3 meals daily are provided if you join our tours to China ( except free day ). Breakfasts are served in buffet style with a good mix of Chinese and western food at the hotel. Pre-ordered Chinese dishes will usually be served for lunches and dinners. A variety of dishes will be served and we will make an effort to avoid dishes being repeated. Please note that the cooking style in China may use more oil (mainly peanut oil) and have a stronger taste. If you are not used to oily food, it is recommended for you to use a bowl of hot water or tea to rinse the food before eating.
Tour Personnel Gratuities
Tour group staff tipping is mandatory. It is an expression of appreciation for services provided. Your China tour price includes scheduled daily activities, sightseeing, and all meals. Your tour conductor, local guides and drivers will accompany you every day.
The customary practice for Canadian group members is to tip US$10.00 per day. This will be shared among the national guide/tour escort, local guides and drivers in each city.
For the Yangtze River cruise, although the ship recommendation is US$6 – 8 per person per day, you will be required to tip C$25.00 at the end of the cruise which will be shared among the Yangtze Cruise ship crew.
Please note that the National Guide/Tour Escort will collect the tipping on Day 3.
During your trip, if you find any person providing you exceptional services, you are always free to give him/her special encouragement individually.
Bon Voyage But…
Pack a copy Bon Voyage But… in your luggage. This booklet, which is published by Foreign Affairs and International Trade Canada, offers essential guidelines to ensure a safe and successful journey. It also provides vital information on consular services and Canadian government offices worldwide.
It is important to be prepared and to expect the unexpected while abroad. By preparing carefully in advance, you can prevent serious and costly problems for you and your family.

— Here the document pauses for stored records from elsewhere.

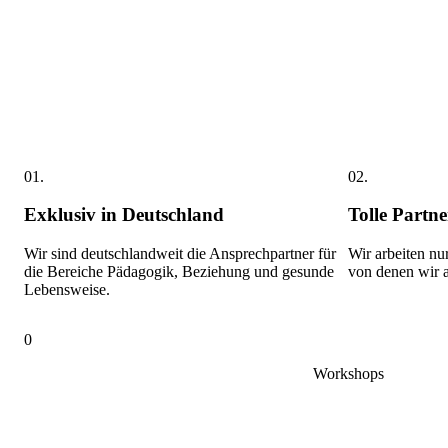
01.
02.
Exklusiv in Deutschland
Tolle Partne
Wir sind deutschlandweit die Ansprechpartner für
Wir arbeiten n
die Bereiche Pädagogik, Beziehung und gesunde
von denen wir a
Lebensweise.
0
Workshops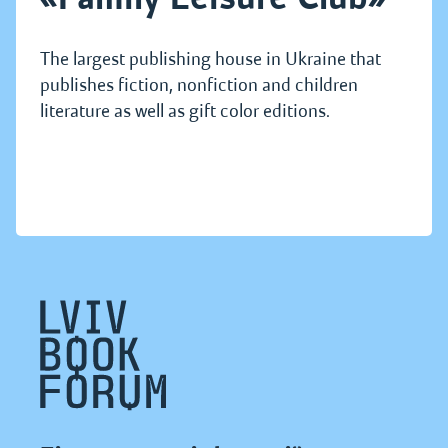
The largest publishing house in Ukraine that
publishes fiction, nonfiction and children
literature as well as gift color editions.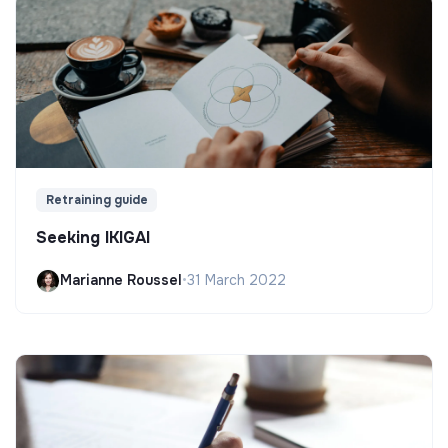
Retraining guide
Seeking IKIGAI
Marianne Roussel
•
31 March 2022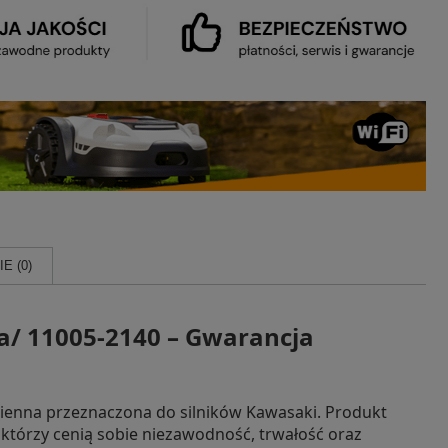
E (0)
a/ 11005-2140 – Gwarancja
mienna przeznaczona do silników Kawasaki. Produkt
tórzy cenią sobie niezawodność, trwałość oraz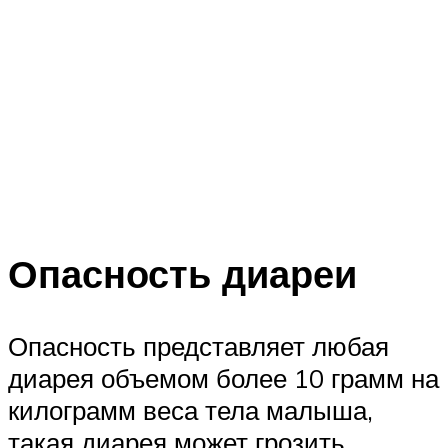
Опасность диареи
Опасность представляет любая
диарея объемом более 10 грамм на
килограмм веса тела малыша,
такая диарея может грозить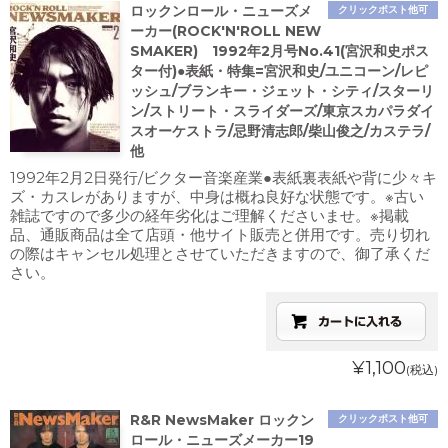
ロックンロール・ニューズメ
クリックポスト他可
ーカー(ROCK'N'ROLL NEW
SMAKER) 1992年2月号No.41(宮沢和史ポス
ター付)●表紙・特集=宮沢和史/ユニコーン/レピ
ッシュ/ブランキー・ジェット・シティ/スターリ
ン/ストリート・スライダーズ/東京スカパラダイ
スオーケストラ/忌野清志郎/柴山俊之/カステラ/
他
1992年2月2日発行/ビクター音楽産業●表紙裏表紙や背に少々キ
ズ・カスレがありますが、中身は概ね良好な状態です。※古い
雑誌ですので多少の経年劣化はご理解くださいませ。※掲載
品、通販商品は全て店頭・他サイト販売と併用です。売り切れ
の際はキャンセル処理とさせていただきますので、御了承くだ
さい。
¥1,100
(税込)
R&R NewsMaker ロックン
クリックポスト他可
ロール・ニューズメーカー19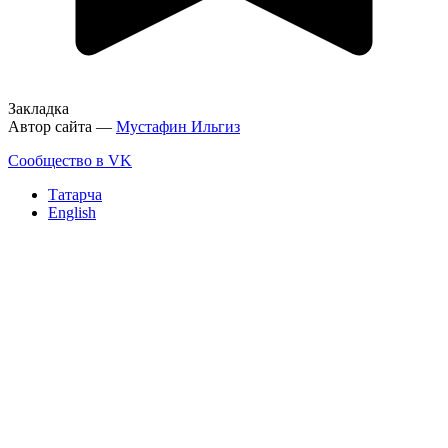
Закладка
Автор сайта —
Мустафин Ильгиз
Сообщество в VK
Татарча
English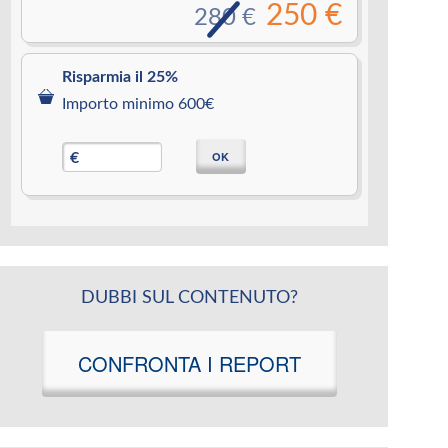
250 €
280 €
Risparmia il 25%
Importo minimo 600€
OK
€
DUBBI SUL CONTENUTO?
CONFRONTA I REPORT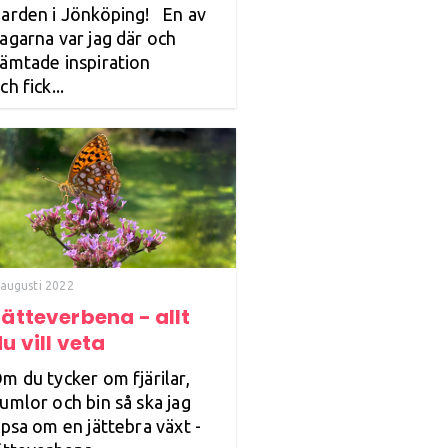
arden i Jönköping! En av
agarna var jag där och
ämtade inspiration
ch fick...
 augusti 2022
ätteverbena - allt
u vill veta
m du tycker om fjärilar,
umlor och bin så ska jag
ipsa om en jättebra växt -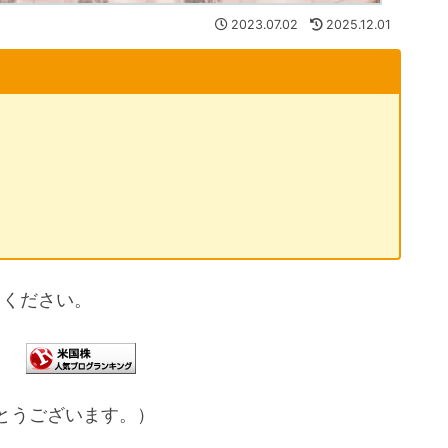
2023.07.02
2025.12.01
てください。
とうございます。）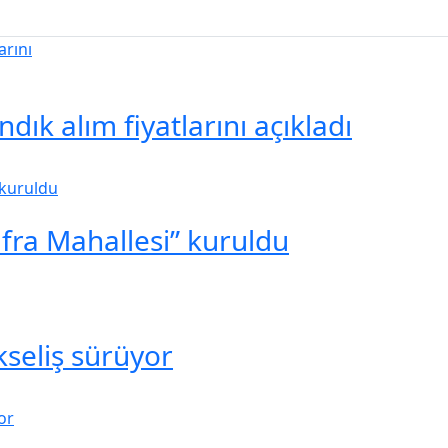
ık alım fiyatlarını açıkladı
ufra Mahallesi” kuruldu
seliş sürüyor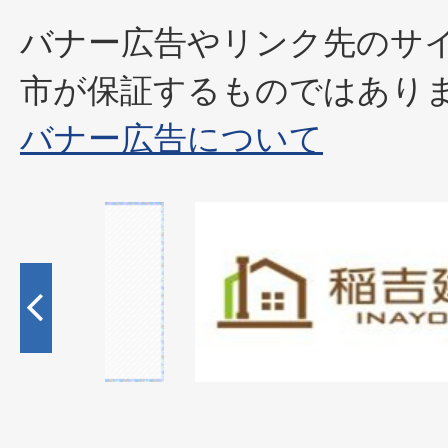
バナー広告やリンク先のサ
市が保証するものではあり
バナー広告について
1
枚
目
の
ス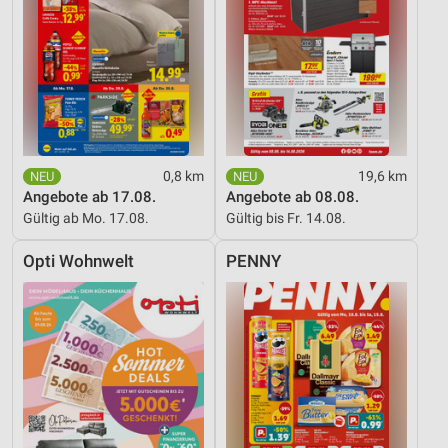
0,8 km
19,6 km
Angebote ab 17.08.
Angebote ab 08.08.
Gültig ab Mo. 17.08.
Gültig bis Fr. 14.08.
Opti Wohnwelt
PENNY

Keep the original receipts for any purchases you make, as well as for hotel bills, medical bills, or any other bills.
Make Friends and Develop Relationships
Getting to know local people will help you understand the country. Get involved in local culture. You will be surprised that: the more you experience, the more fun you have. Enjoy the foods, the philosophy of architecture, the culture, and there will be more while you are touring in each country.

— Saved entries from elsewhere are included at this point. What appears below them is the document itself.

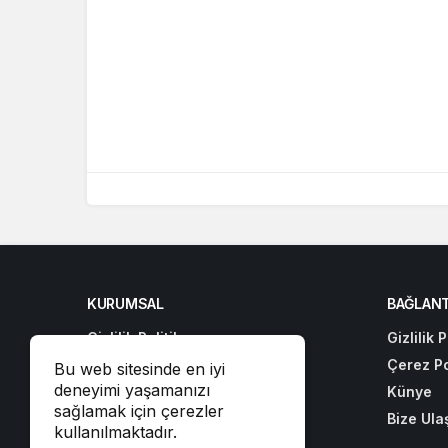
KURUMSAL
BAĞLANT
Gizlilik Politikası
Gizlilik P
Çerez Politikası
Çerez Po
Bu web sitesinde en iyi
deneyimi yaşamanızı
Künye
Künye
sağlamak için çerezler
Bize Ulaşın
Bize Ula
kullanılmaktadır.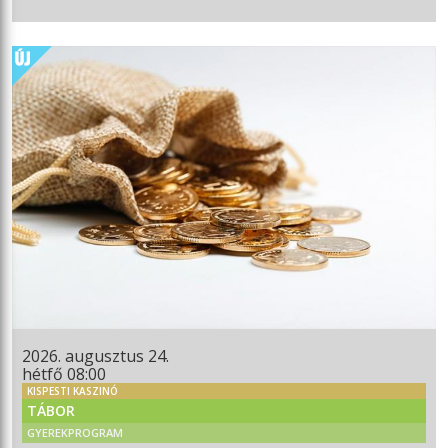
2026. augusztus 24.
hétfő 08:00
KISPESTI KASZINÓ
TÁBOR
GYEREKPROGRAM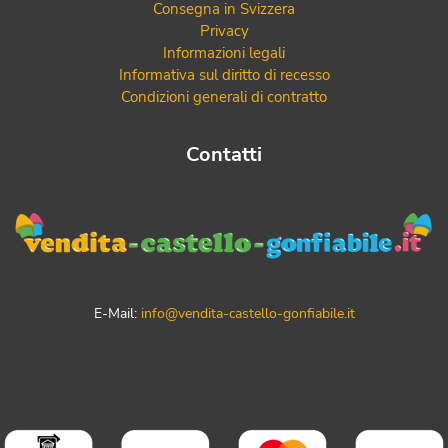
Consegna in Svizzera
Privacy
Informazioni legali
Informativa sul diritto di recesso
Condizioni generali di contratto
Contatti
E-Mail:
info@vendita-castello-gonfiabile.it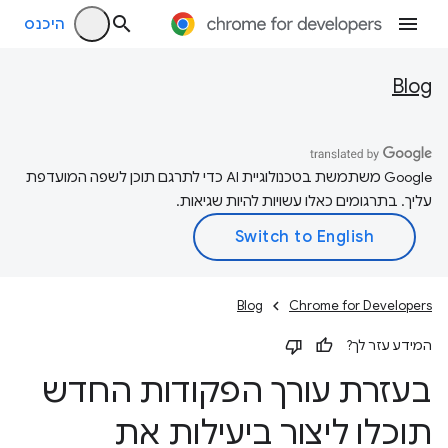
היכנס
Blog
‫Google משתמשת בטכנולוגיית AI כדי לתרגם תוכן לשפה המועדפת
עליך. בתרגומים כאלו עשויות להיות שגיאות.
Blog
Chrome for Developers
המידע עזר לך?
בעזרת עורך הפקודות החדש
תוכלו ליצור ביעילות את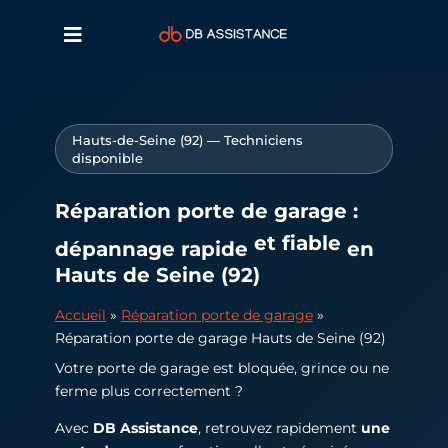
Hauts-de-Seine (92) — Techniciens
disponible
Réparation porte de garage :
et fiable
dépannage rapide
en
Hauts de Seine (92)
Accueil
»
Réparation porte de garage
»
Réparation porte de garage Hauts de Seine (92)
Votre porte de garage est bloquée, grince ou ne
ferme plus correctement ?
Avec
DB Assistance
, retrouvez rapidement
une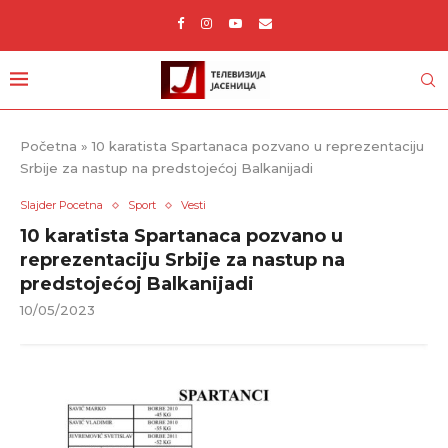
Početna
»
10 karatista Spartanaca pozvano u reprezentaciju
Srbije za nastup na predstojećoj Balkanijadi
Slajder Pocetna
Sport
Vesti
10 karatista Spartanaca pozvano u
reprezentaciju Srbije za nastup na
predstojećoj Balkanijadi
10/05/2023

Emergency Operations Centre, the department of Foreign Affairs and International Trade Canada, is open 24 hours a day, seven days a week. It offers assistance in case of an emergency situation abroad.
Emergency Operations Centre Contact Info
Call collect outside Canada: (613) 996-8885 (where available)
Calls originating in Canada: 1 800 267-6788 or (613) 994-6788
Toll-free to Ottawa (from China):10800-1400125 or 00800-2326-6831
Toll-free to Ottawa (from Hong Kong): 001-800-2326-6831
Fax: (613) 943-1054
Canadian Government Offices in China
|Beijing – Embassy||86 (10) 6532-3536||86 (10) 6532-5544||Consular Section,
19 Dongzhimenwai Dajie
|Shanghai – Consulate General||86 (21) 6279-8400||86 (21) 6279-8401||American International Centre,
West Tower, Suite 604,
1376 Nanjing Xi Lu
|Chongquing – Consulate||86 (23) 6373-8007||86 (23) 6373-8026||Room 1705,
Wu Yi Lu
|Guangzhou – Consulate General||86 (20) 8666-0569||86 (20) 8667-0267||China Hotel Office Tower,
Suite 801, Liu Hua Lu
|Hong Kong – Consulate General||(852) 2810 4321||(852) 2847 7561||13th Floor,
One Exchange Square,
8 Connaught Place,
Central Hong Kong
Returning to Canada
When you are returning to Canada, you will follow the process required by the Canada Border Services Agency (CBSA). Be sure to declare what you are bringing into the country such as purchases for yourself or gifts, as well as goods bought at a Canadian or foreign duty-free store.
The guide, I Declare (provided by CBSA), describes what you can and cannot bring back to Canada.